JP: We've got our property professionals, as well, to help us get over the difficulties that some of the commercial businesses have with letting their roof or the airspace above their roof to solar. So our team is made up of property professionals and solar guys.
Most companies are really keen to do solar now, whereas a few years ago when I was at Hive, even when you were giving them free energy you struggled to get a conversation. Nowadays, the doors are open and people are prepared to listen, which is great.
What have the biggest challenges of COVID-19 been for solar developers like yourself?
RH: I suppose the trite answer would be getting chaps up ladders to put things on roofs, as we haven't been allowed to. But genuinely it's people's focus, we were talking to somebody who basically said to me, 'Guys, I need to talk to you, but right now I'm about to furlough 1,000 staff. I've just got to talk to you in a few months’ time'.
But March/April were tough, because everybody's attention was elsewhere, understandably. May/June, when we started to see a route out of this, it was a manageable situation and people's attention started to focus on us. We offer reduction in costs, and maybe a new revenue stream, which is very, very interesting particularly now.
Do you think COVID-19 will have a prolonged impact on power prices?
RH: Yeah, it's a supply and demand sort of conversation. Prices are always volatile, but we've just seen Wylfa nuclear power plant being cancelled. That was one of our great hopes for providing some energy into the country; that's now been removed, so what does that mean for solar? Does that actually mean renewables might be able to charge a bit more, because there's less of the nuclear available? Who knows? But it's an ever changing feast in pricing, that's for sure.

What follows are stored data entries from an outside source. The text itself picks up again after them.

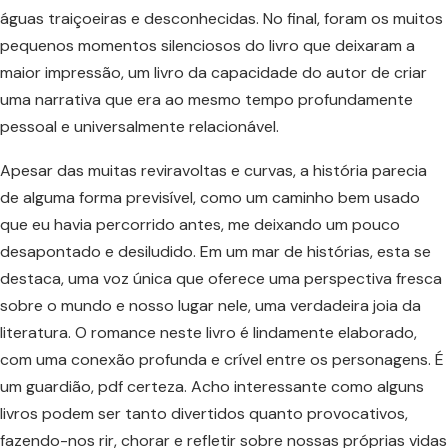
águas traiçoeiras e desconhecidas. No final, foram os muitos
pequenos momentos silenciosos do livro que deixaram a
maior impressão, um livro da capacidade do autor de criar
uma narrativa que era ao mesmo tempo profundamente
pessoal e universalmente relacionável.
Apesar das muitas reviravoltas e curvas, a história parecia
de alguma forma previsível, como um caminho bem usado
que eu havia percorrido antes, me deixando um pouco
desapontado e desiludido. Em um mar de histórias, esta se
destaca, uma voz única que oferece uma perspectiva fresca
sobre o mundo e nosso lugar nele, uma verdadeira joia da
literatura. O romance neste livro é lindamente elaborado,
com uma conexão profunda e crível entre os personagens. É
um guardião, pdf certeza. Acho interessante como alguns
livros podem ser tanto divertidos quanto provocativos,
fazendo-nos rir, chorar e refletir sobre nossas próprias vidas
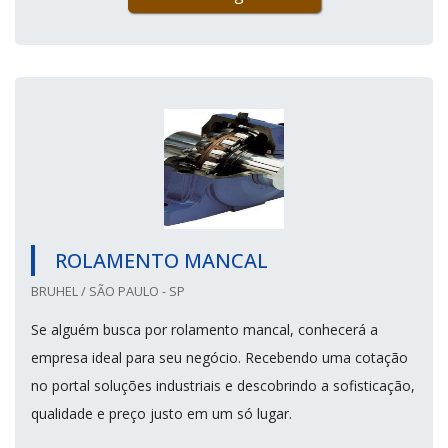
ROLAMENTO MANCAL
BRUHEL / SÃO PAULO - SP
Se alguém busca por rolamento mancal, conhecerá a
empresa ideal para seu negócio. Recebendo uma cotação
no portal soluções industriais e descobrindo a sofisticação,
qualidade e preço justo em um só lugar.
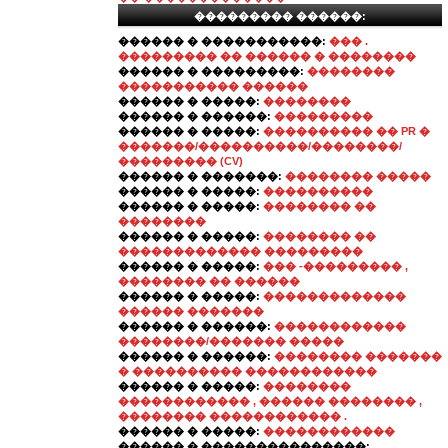
��������� ������:
������ � �����������:
��� .
��������� �� ������ � ��������
������ � ���������:
��������
����������� ������
������ � �����:
��������
������ � ������:
���������
������ � �����:
���������� �� PR �
�������/����������/��������/
��������� (CV)
������ � �������:
�������� �����
������ � �����:
����������
������ � �����:
�������� ��
��������
������ � �����:
�������� ��
������������� ���������
������ � �����:
��� -��������� ,
�������� �� ������
������ � �����:
�������������
������ �������
������ � ������:
������������
��������/������� �����
������ � ������:
�������� �������
� ���������� ������������
������ � �����:
��������
������������ , ������ �������� ,
�������� ������������ .
������ � �����:
������������
������ � ���������������:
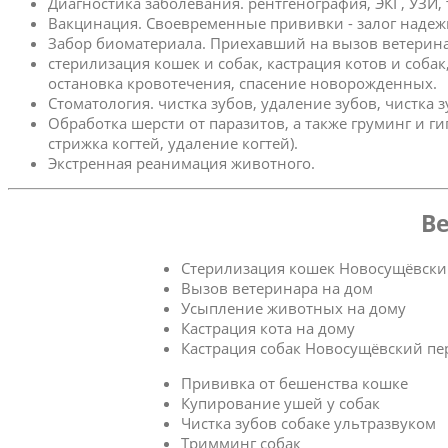
Диагностика заболевания. рентгенография, ЭКГ, УЗИ,
Вакцинация. Своевременные прививки - залог надеж
Забор биоматериала. Приехавший на вызов ветерина
стерилизация кошек и собак, кастрация котов и соба
остановка кровотечения, спасение новорожденных.
Стоматология. чистка зубов, удаление зубов, чистка 
Обработка шерсти от паразитов, а также груминг и г
стрижка когтей, удаление когтей).
Экстренная реанимация животного.
Ве
Стерилизация кошек Новосущёвски
Вызов ветеринара на дом
Усыпление животных на дому
Кастрация кота на дому
Кастрация собак Новосущёвский пе
Прививка от бешенства кошке
Купирование ушей у собак
Чистка зубов собаке ультразвуком
Тримминг собак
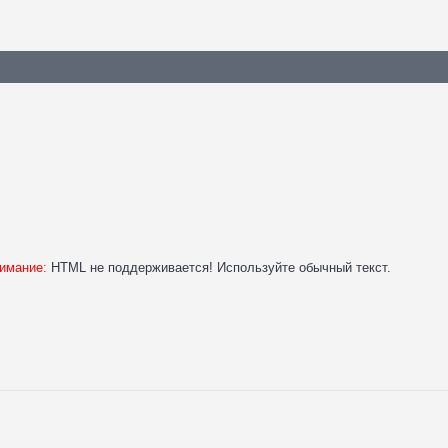
имание:
HTML не поддерживается! Используйте обычный текст.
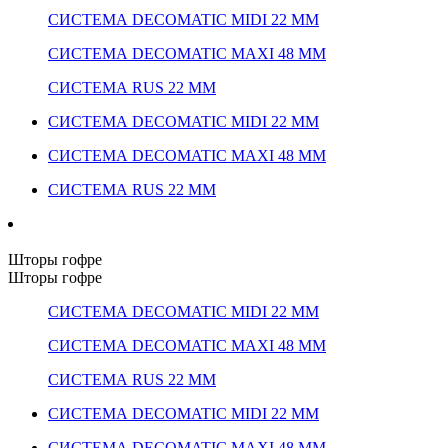
СИСТЕМА DECOMATIC MIDI 22 ММ
СИСТЕМА DECOMATIC MAXI 48 ММ
СИСТЕМА RUS 22 ММ
СИСТЕМА DECOMATIC MIDI 22 ММ
СИСТЕМА DECOMATIC MAXI 48 ММ
СИСТЕМА RUS 22 ММ
Шторы гофре
Шторы гофре
СИСТЕМА DECOMATIC MIDI 22 ММ
СИСТЕМА DECOMATIC MAXI 48 ММ
СИСТЕМА RUS 22 ММ
СИСТЕМА DECOMATIC MIDI 22 ММ
СИСТЕМА DECOMATIC MAXI 48 ММ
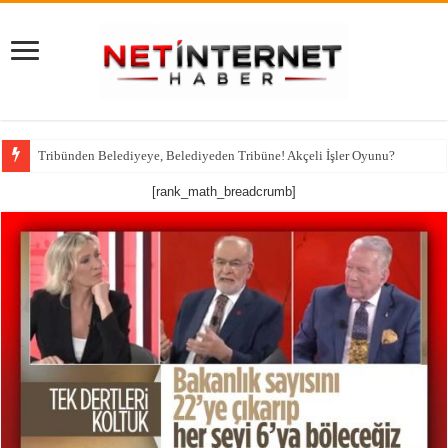
Tribünden Belediyeye, Belediyeden Tribüne! Akçeli İşler Oyunu?
[rank_math_breadcrumb]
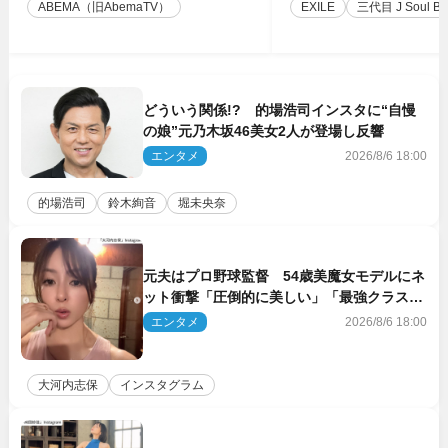
ABEMA（旧AbemaTV）
EXILE
三代目 J Soul Brot
どういう関係!? 的場浩司インスタに“自慢
の娘”元乃木坂46美女2人が登場し反響
エンタメ
2026/8/6 18:00
的場浩司
鈴木絢音
堀未央奈
元夫はプロ野球監督 54歳美魔女モデルにネ
ット衝撃「圧倒的に美しい」「最強クラス」
「うっとり」
エンタメ
2026/8/6 18:00
大河内志保
インスタグラム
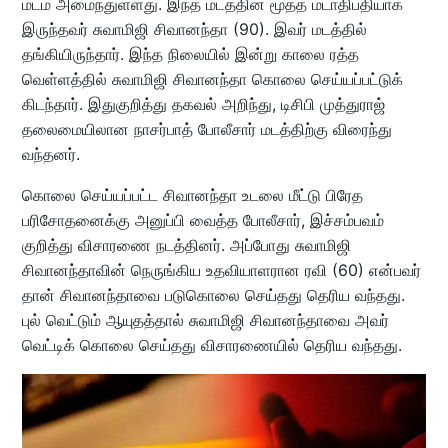
மடம் அமைந்துள்ளது. இந்த மடத்தின் மூத்த மடாதிபதியாக
இருந்தவர் சுவாமிஜி சிவானந்தா (90). இவர் மடத்தில்
தங்கியிருந்தார். இந்த நிலையில் இன்று காலை ரத்த
வெள்ளத்தில் சுவாமிஜி சிவானந்தா கொலை செய்யப்பட்டுக்
கிடந்தார். இதுகுறித்து தகவல் அறிந்து, டிசிபி முத்துராஜ்
தலைமையிலான நாசர்பாத் போலீசார் மடத்திற்கு விரைந்து
வந்தனர்.
கொலை செய்யப்பட்ட சிவானந்தா உடலை மீட்டு பிரேத
பரிசோதனைக்கு அனுப்பி வைத்த போலீசார், இச்சம்பவம்
குறித்து விசாரணை நடத்தினர். அப்போது சுவாமிஜி
சிவானந்தாவின் நெருங்கிய உதவியாளரான ரவி (60) என்பவர்
தான் சிவானந்தாவை படுகொலை செய்தது தெரிய வந்தது.
புல் வெட்டும் ஆயுதத்தால் சுவாமிஜி சிவானந்தாவை அவர்
வெட்டிக் கொலை செய்தது விசாரணையில் தெரிய வந்தது.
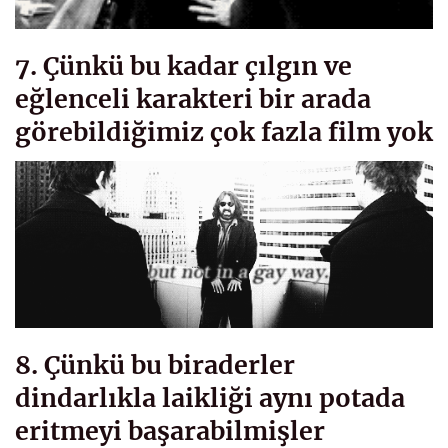
7. Çünkü bu kadar çılgın ve
eğlenceli karakteri bir arada
görebildiğimiz çok fazla film yok
8. Çünkü bu biraderler
dindarlıkla laikliği aynı potada
eritmeyi başarabilmişler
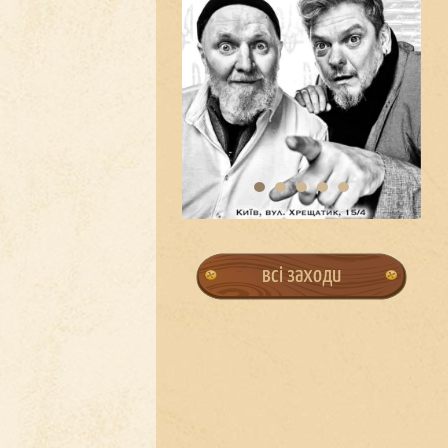
всі заходи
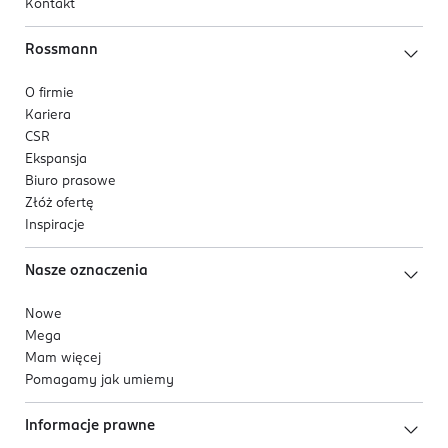
Kontakt
Rossmann
O firmie
Kariera
CSR
Ekspansja
Biuro prasowe
Złóż ofertę
Inspiracje
Nasze oznaczenia
Nowe
Mega
Mam więcej
Pomagamy jak umiemy
Informacje prawne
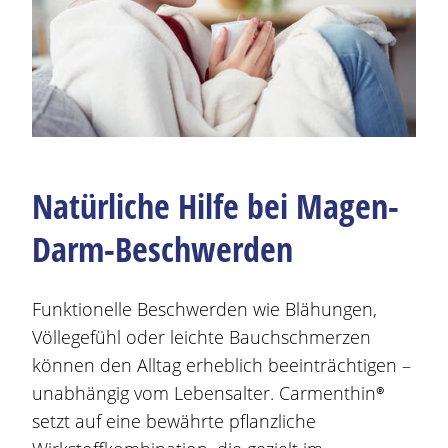
Natürliche Hilfe bei
Magen
-
Darm-
Beschwerden
Funktionelle
Beschwerden
wie
Blähungen
,
Völlegefühl oder leichte Bauchschmerzen
können den Alltag erheblich beeinträchtigen –
unabhängig vom Lebensalter.
Carmenthin®
setzt auf eine bewährte pflanzliche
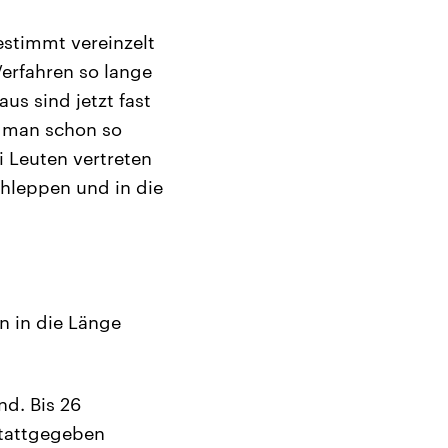
estimmt vereinzelt
erfahren so lange
us sind jetzt fast
n man schon so
i Leuten vertreten
chleppen und in die
n in die Länge
nd. Bis 26
stattgegeben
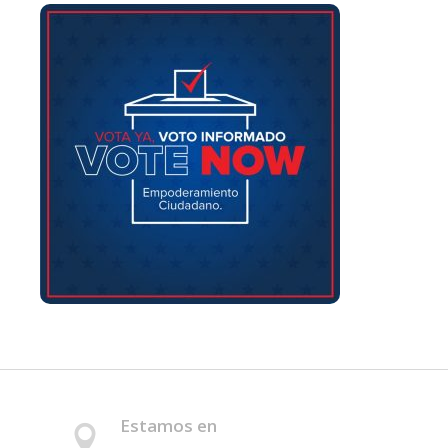
Estamos en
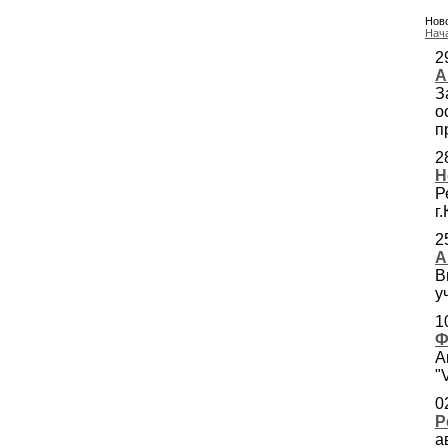
Ново
Нач
2
А
З
о
п
2
Н
Р
г
2
А
В
у
1
Ф
А
"
0
Р
а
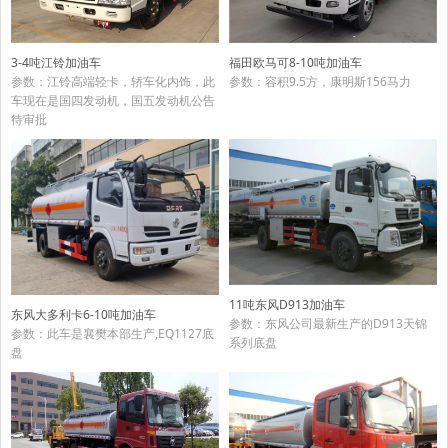
3-4吨江铃加油车
福田欧马可8-10吨加油车
参数：江铃高端轻卡，轿车化内饰，此
参数：容积9.5方，康明斯156马力
车现在是国四发动机，国五发动机公告
待审批
11吨东风D913加油车
东风大多利卡6-10吨加油车
参数：东风公司最新生产的D913天锦
参数：此车是襄樊本部生产,EQ1127底
系列底盘
盘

JP: What we try and do is set Power Purchase Agreements (PPAs) for a company, first of all to save them money but secondly, we can fix a rate of inflation for them to avoid the peaks and troughs of what's ahead. They seem to like the fact that if you set an inflation rate, and say it's going to be fixed for 25 years, especially if you're under what the energy price indexes are or have been.
Do you get the impression that most businesses are eager to sort of build back better then?
RH: 100%. If you and I were talking this time last year, I might have said to you, ‘I've got 25 shopping malls on my pipeline’ and I would have been quite excited about this, my financiers would have been quite excited about them, about big roofscapes. Now, of course, with the impact on the retail market, the risk profile of retail is changed. So, yes, people are looking to build out. But I think maybe the sectors that we're all focusing on might have just tweaked a bit maybe.
JP: Yeah, the other thing is I wonder is whether parents have been spending a lot of time at home with children; children are more aware of climate change and I think perhaps there's been some conversations around kitchen tables across the country that are changing people's perspectives.
Finally, what's next for Footprint Zero?
RH: We've got a huge pipeline, which we're going to close. Then the interesting thing is a lot of it is well over 100MWs of roof pipeline. A lot of those are pilot sites for people who've got a portfolio of 20 or 30 further properties.
So, rolling out those over the next year say, and then we've got a lot of south facing roofs in this country to get it covered in solar. So that's our objective, we're going to be the market leader in that.